How to complete this task
Rewrite everything from the start of the lines down to the line containing "about her decision", putting "choice" in place of "decision" and changing nothing else. Leave the pictures out of the answer.

Provided material

____

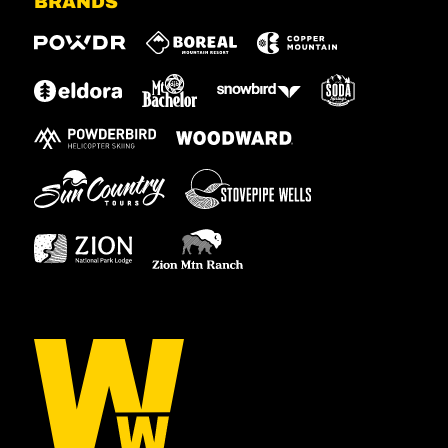
BRANDS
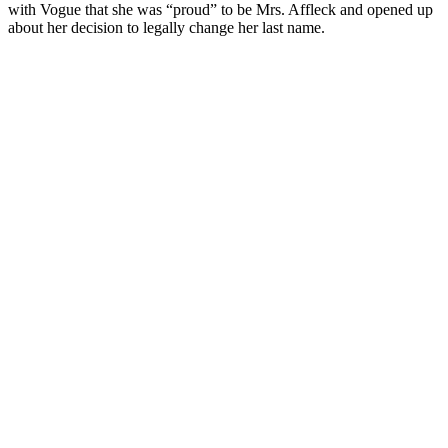
with Vogue that she was “proud” to be Mrs. Affleck and opened up
about her decision to legally change her last name.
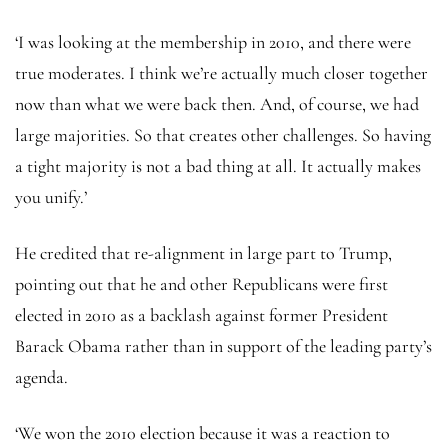
‘I was looking at the membership in 2010, and there were
true moderates. I think we’re actually much closer together
now than what we were back then. And, of course, we had
large majorities. So that creates other challenges. So having
a tight majority is not a bad thing at all. It actually makes
you unify.’
He credited that re-alignment in large part to Trump,
pointing out that he and other Republicans were first
elected in 2010 as a backlash against former President
Barack Obama rather than in support of the leading party’s
agenda.
‘We won the 2010 election because it was a reaction to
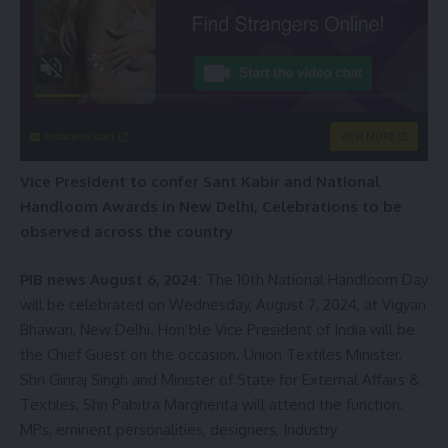
instacams.com
VIEW MORE
Vice President to confer Sant Kabir and National
Handloom Awards in New Delhi, Celebrations to be
observed across the country
PIB news August 6, 2024:
The 10th National Handloom Day
will be celebrated on Wednesday, August 7, 2024, at Vigyan
Bhawan, New Delhi. Hon’ble Vice President of India will be
the Chief Guest on the occasion. Union Textiles Minister,
Shri Giriraj Singh and Minister of State for External Affairs &
Textiles, Shri Pabitra Margherita will attend the function.
MPs, eminent personalities, designers, Industry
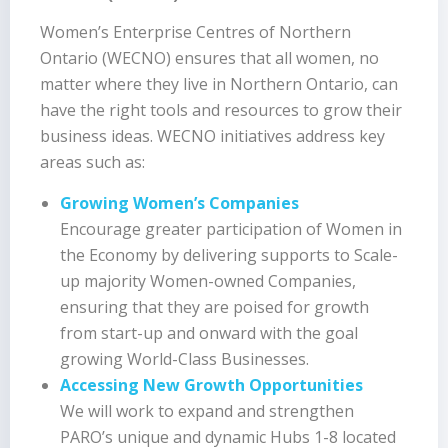
Women’s Enterprise Centres of Northern
Ontario (WECNO) ensures that all women, no
matter where they live in Northern Ontario, can
have the right tools and resources to grow their
business ideas. WECNO initiatives address key
areas such as:
Growing Women’s Companies
Encourage greater participation of Women in
the Economy by delivering supports to Scale-
up majority Women-owned Companies,
ensuring that they are poised for growth
from start-up and onward with the goal
growing World-Class Businesses.
Accessing New Growth Opportunities
We will work to expand and strengthen
PARO’s unique and dynamic Hubs 1-8 located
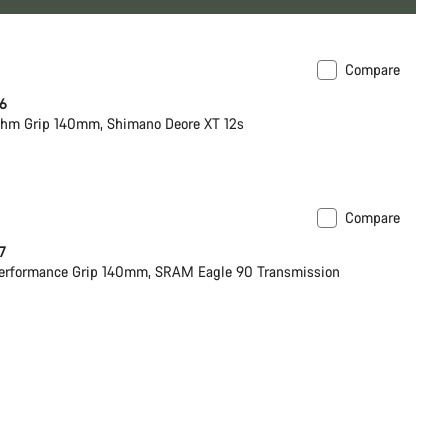
Compare
 6
hm Grip 140mm, Shimano Deore XT 12s
Compare
 7
erformance Grip 140mm, SRAM Eagle 90 Transmission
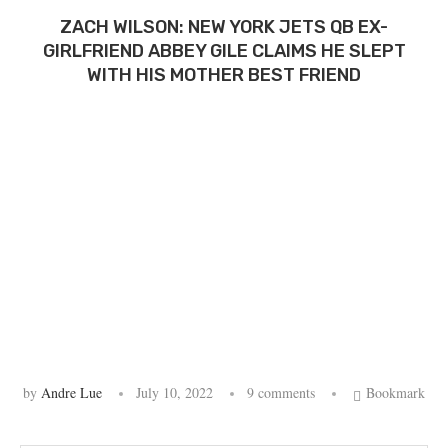
ZACH WILSON: NEW YORK JETS QB EX-
GIRLFRIEND ABBEY GILE CLAIMS HE SLEPT
WITH HIS MOTHER BEST FRIEND
by
Andre Lue
July 10, 2022
9 comments
Bookmark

____

Exercise answer
BRANDS
with Vogue that she was “proud” to be Mrs. Affleck and opened up
about her choice to legally change her last name.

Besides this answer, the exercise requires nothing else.